Florida Surgeon General: Data Show Messenger RNA COVID-19 Vaccines Shouldn't Be Given to Young Men

Florida Surgeon General: Data Show Messenger RNA COVID-19 Vaccines Shouldn't Be Given to Young Men
Florida Surgeon General Dr. Joseph Ladapo in Clearwater, Fla. on Oct. 15, 2022. (York Du/The Epoch Times)
Zachary Stieber
Jan Jekielek

Studies and other data show that the Moderna and Pfizer COVID-19 vaccines should not be given to young men, Florida's surgeon general says.

Florida health officials recently analyzed data on vaccinated state residents and detected a sharp increase in heart-related deaths among males aged 18 to 39 after vaccination. The state is now recommending that population, with exceptions, should not get one of the messenger RNA (mRNA) vaccines.
"In young men, from 18 to 39, it clearly was a signal for increased risk," Florida Surgeon General Dr. Joseph Ladapo told EpochTV's "American Thought Leaders" program. "That was the main finding."
Taken together with other research that has found young vaccinated males experiencing heart inflammation at higher rates than unvaccinated young males—including studies from Scandinavia, England, and the United States—Florida officials decided to issue the new recommendation, which contradicts guidance from the U.S. Centers for Disease Control and Prevention (CDC).

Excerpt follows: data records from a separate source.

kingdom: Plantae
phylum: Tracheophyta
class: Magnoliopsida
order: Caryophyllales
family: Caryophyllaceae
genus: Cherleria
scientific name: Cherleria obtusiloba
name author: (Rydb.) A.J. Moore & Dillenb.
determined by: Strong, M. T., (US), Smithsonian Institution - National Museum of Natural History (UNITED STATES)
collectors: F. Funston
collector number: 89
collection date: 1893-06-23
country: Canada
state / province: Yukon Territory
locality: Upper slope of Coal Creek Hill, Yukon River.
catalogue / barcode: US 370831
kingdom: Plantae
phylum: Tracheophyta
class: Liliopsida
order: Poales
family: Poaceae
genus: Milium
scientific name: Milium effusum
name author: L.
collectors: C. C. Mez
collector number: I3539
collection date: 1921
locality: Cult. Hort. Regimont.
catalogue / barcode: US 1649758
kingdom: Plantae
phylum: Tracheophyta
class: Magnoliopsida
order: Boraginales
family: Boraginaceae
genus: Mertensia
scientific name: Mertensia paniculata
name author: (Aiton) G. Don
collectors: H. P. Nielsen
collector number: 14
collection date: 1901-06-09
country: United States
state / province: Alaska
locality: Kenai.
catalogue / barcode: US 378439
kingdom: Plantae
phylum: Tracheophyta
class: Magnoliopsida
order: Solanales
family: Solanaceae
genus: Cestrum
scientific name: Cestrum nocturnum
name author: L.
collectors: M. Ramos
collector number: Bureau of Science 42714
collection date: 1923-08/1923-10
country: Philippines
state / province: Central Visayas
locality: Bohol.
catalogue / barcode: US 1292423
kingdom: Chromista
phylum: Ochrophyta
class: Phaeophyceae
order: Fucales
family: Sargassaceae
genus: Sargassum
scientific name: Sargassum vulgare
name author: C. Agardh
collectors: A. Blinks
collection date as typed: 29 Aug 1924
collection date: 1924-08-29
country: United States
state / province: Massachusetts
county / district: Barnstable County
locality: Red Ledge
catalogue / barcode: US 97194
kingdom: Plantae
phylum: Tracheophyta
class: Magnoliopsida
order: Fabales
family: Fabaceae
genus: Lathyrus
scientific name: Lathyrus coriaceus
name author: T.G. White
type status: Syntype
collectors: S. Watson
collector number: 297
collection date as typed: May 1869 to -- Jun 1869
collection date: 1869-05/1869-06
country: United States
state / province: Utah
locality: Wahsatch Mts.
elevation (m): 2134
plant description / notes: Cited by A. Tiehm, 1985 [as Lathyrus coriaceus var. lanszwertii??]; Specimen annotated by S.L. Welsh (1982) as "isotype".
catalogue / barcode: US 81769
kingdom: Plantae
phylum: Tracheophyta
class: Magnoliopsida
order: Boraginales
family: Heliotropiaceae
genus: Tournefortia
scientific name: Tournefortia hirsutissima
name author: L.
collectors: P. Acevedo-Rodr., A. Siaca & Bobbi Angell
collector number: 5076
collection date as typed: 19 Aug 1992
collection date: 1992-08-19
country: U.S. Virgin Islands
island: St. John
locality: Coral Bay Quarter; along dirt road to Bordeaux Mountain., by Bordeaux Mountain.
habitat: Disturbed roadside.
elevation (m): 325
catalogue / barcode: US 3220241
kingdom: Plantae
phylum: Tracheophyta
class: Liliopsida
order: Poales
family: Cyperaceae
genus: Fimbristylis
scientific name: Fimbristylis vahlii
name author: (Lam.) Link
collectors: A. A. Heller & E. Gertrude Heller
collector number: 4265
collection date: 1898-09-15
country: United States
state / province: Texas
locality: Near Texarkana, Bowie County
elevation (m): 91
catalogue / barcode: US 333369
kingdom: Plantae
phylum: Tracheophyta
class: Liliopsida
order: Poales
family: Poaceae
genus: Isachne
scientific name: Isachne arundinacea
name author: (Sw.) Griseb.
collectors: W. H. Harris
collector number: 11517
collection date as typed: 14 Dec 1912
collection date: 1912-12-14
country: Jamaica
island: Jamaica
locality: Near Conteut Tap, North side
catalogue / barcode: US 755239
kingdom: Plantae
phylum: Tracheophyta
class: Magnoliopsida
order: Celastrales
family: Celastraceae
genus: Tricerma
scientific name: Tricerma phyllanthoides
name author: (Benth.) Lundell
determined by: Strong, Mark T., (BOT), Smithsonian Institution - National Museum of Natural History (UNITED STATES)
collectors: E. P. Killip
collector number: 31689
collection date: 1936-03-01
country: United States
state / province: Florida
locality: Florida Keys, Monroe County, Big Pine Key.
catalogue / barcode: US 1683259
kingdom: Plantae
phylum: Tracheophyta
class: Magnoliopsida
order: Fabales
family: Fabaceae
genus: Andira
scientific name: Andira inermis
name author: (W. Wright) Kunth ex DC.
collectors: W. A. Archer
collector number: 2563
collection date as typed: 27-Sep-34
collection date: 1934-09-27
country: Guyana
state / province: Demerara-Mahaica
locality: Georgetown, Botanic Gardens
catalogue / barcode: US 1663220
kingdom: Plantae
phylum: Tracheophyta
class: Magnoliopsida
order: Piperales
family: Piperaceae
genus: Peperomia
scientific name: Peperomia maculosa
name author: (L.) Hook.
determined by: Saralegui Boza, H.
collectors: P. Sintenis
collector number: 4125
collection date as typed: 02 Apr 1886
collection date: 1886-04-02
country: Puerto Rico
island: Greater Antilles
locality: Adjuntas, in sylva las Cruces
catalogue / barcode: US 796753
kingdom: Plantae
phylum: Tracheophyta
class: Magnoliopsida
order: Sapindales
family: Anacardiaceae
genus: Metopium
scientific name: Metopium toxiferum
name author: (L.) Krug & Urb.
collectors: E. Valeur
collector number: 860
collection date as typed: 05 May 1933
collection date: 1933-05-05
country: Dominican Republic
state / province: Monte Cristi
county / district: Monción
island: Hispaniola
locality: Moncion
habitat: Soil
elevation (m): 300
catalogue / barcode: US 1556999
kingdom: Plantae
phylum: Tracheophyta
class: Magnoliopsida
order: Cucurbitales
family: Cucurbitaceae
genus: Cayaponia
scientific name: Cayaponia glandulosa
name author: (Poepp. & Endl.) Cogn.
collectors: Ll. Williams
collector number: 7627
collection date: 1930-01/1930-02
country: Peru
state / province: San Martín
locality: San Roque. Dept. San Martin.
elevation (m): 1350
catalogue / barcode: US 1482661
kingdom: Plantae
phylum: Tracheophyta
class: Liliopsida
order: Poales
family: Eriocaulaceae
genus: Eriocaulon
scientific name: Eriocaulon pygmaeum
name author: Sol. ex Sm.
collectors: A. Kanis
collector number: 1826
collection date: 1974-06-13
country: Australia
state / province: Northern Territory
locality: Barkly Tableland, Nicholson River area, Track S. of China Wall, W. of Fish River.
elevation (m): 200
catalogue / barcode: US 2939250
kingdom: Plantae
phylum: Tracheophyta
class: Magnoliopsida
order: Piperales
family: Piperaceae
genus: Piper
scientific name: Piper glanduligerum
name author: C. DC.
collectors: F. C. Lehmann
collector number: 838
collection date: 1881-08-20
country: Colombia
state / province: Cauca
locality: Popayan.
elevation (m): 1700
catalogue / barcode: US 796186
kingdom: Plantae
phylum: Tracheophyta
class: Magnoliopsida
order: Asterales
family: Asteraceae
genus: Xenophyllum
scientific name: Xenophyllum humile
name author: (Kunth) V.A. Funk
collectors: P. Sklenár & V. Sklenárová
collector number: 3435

"There are a number of studies that are indicating that these vaccines, mRNA COVID-19 vaccines, increase the risk of adverse cardiovascular and cardiac events. And we just added to that with another one," Ladapo said.

"While our study is not definitive—and we never claimed it was—the fact that there is so much evidence that is consistent with our findings very obviously means that you need to consider whether doing ... COVID-19, mRNA COVID-19 vaccinations, including them in a strategy, a public health strategy for young men at this point in the pandemic, makes sense. ... It doesn't make any sense. And obviously, should not be giving mRNA COVID-19 vaccines to young men at this point in the pandemic," he added later.

The official statement communicating the updated Florida guidance says that the benefit of vaccination for young males is likely outweighed by the "abnormally high risk of cardiac-related death." It noted that the other available COVID-19 vaccines were not linked with the risk.

Pfizer and Moderna have not responded to requests for comment on the Florida research and recommendation.

The CDC continues to recommend virtually all Americans get a COVID-19 vaccine and is now advising a new round of boosters. Some Americans have already received six shots in under two years.

The CDC and its vaccine advisory panel "have determined that the benefits (such as prevention of COVID-19 cases and its severe outcomes) outweigh the risks of myocarditis and pericarditis after receipt of mRNA COVID-19 vaccines," the agency says on its website.

The vaccines have proven increasingly ineffective against infection as newer virus variants have emerged, and have also conferred less protection against severe illness.

In special circumstances, there may be exceptions to the new guidance, Ladapo said, including for organ transplant recipients, though they may be better served by taking Evusheld, a prophylaxis.

"But in the general population," he said, "it is obviously a bad call to continue charging forward in the face of the evidence that we have thus far."